J’ai eu hier la visite de votre ministre des Finances, Achille Fould. Assez tranquille sur l'année 1851, sauf les trois derniers mois. C'est alors qu’il faudra prendre son parti. Le Président part ce matin. A tout prendre on croit que les manifestations favorables l'emporteront sur les manifestations hostiles. Je le crois aussi. Le second dîner militaire à l'Elysée (320 couverts, officiers et sous officiers, pêle-mêle, un choix dans deux régiments de ligne) a été plus tranquille que le premier à vrai dire assez froid. Je doute et on doute que cette pratique continue. Elle réunit médiocrement auprès des acteurs et déplait beaucoup au public spectateur. Je suis allé voir hier Kisseleff que j'ai trouvé sensé et content selon son usage. Il paraît croire d'après des nouvelles très récentes de Péterstourg que décidément l'Impératrice ira passer l'hiver à Venise. Il ne m'a rien dit de M. de Brünnow. Le Roi Othon a été très satisfait du résultat des débats de Londres. C’est à Athènes une reculade, avérée pour l'Angleterre et Lord Palmerston.
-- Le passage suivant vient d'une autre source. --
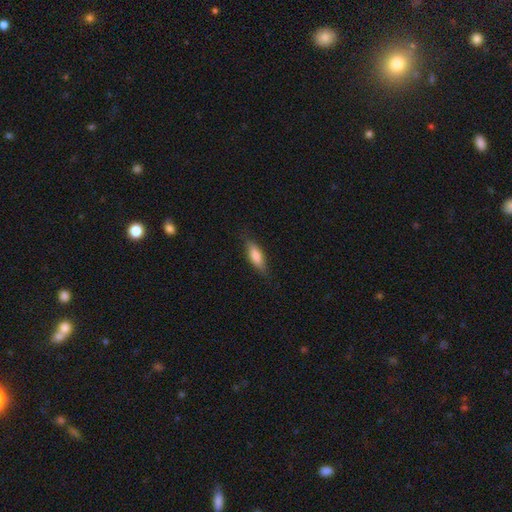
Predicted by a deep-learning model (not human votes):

M. Thouvenel a un congé de trois mois. Mais il reste Ministre à Athènes et en bonne position. M. Drouyn de Lhuys écrit que Lord Palmerston n’est pas reconnaissable, doux, patient, craignant les affaires. s'y prenant de loin pour les éviter et demandant qu'on l'aide à les éviter.
Adieu. Adieu. J’espère que vous êtes bien établi à Schlangenbad. Je pars demain soir pour Trouville. Adieu. G.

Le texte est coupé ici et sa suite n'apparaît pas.